The Suns and Bombers have also been linked to the former Bulldogs and Blues player, two clubs that have shown a desire to add defensive reinforcements.

But the Bulldogs loom as the side most in need of a key backman, with Luke Beveridge stunningly dropping senior tall Alex Keath from his backline calculations for Round 20.

Beveridge has named an inexperienced back third to face a lethal Geelong attack on Saturday night at Kardinia Park, relying on Ryan Gardner, Zaine Cordy and Buku Khamis to do the heavy lifting against the likes of likely All-Australian forwards Jeremy Cameron and Tom Hawkins.

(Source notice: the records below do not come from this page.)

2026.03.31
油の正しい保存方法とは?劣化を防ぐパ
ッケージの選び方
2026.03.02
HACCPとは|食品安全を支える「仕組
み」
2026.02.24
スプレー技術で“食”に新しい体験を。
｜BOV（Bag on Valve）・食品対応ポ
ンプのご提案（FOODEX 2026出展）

PERTH, AUSTRALIA - SEPTEMBER 13: (L-R) Ryan Gardner, Alex Keath and Stefan Martin of the Bulldogs in action during the Western Bulldogs training session at Optus Stadium on September 13, 2021 in Perth, Australia. (Photo by Michael Willson/AFL Photos via Getty Images)

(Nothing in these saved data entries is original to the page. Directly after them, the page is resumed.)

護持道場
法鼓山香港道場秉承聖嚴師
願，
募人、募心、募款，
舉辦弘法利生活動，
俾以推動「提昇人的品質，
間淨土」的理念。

While Keath remains Beveridge's best option in defence, it has been made evident the former Crow has required assistance on the last line, with Jones a fitting option.

The Bulldogs are also believed to be in heavy pursuit of contracted Dockers ruck-forward Rory Lobb, while contracts for next year for Josh Dunkley, Bailey Smith and Rhlyee West are yet to be confirmed by the club.

The situation means Jones is unlikely to break the bank should he venture back to the Kennel, despite being rumoured to be in line to earn $500,000 in his final year at Carlton.

The Blues are expecting the AFL to consider handing them compensation should Jones gain an exemption to join the league before the start of next season, with retired players unable to return for 18 months after deciding to hang up the boots.

A three-year deal would likely force the AFL's hand, and could see the Blues earn a draft selection as early as the third round.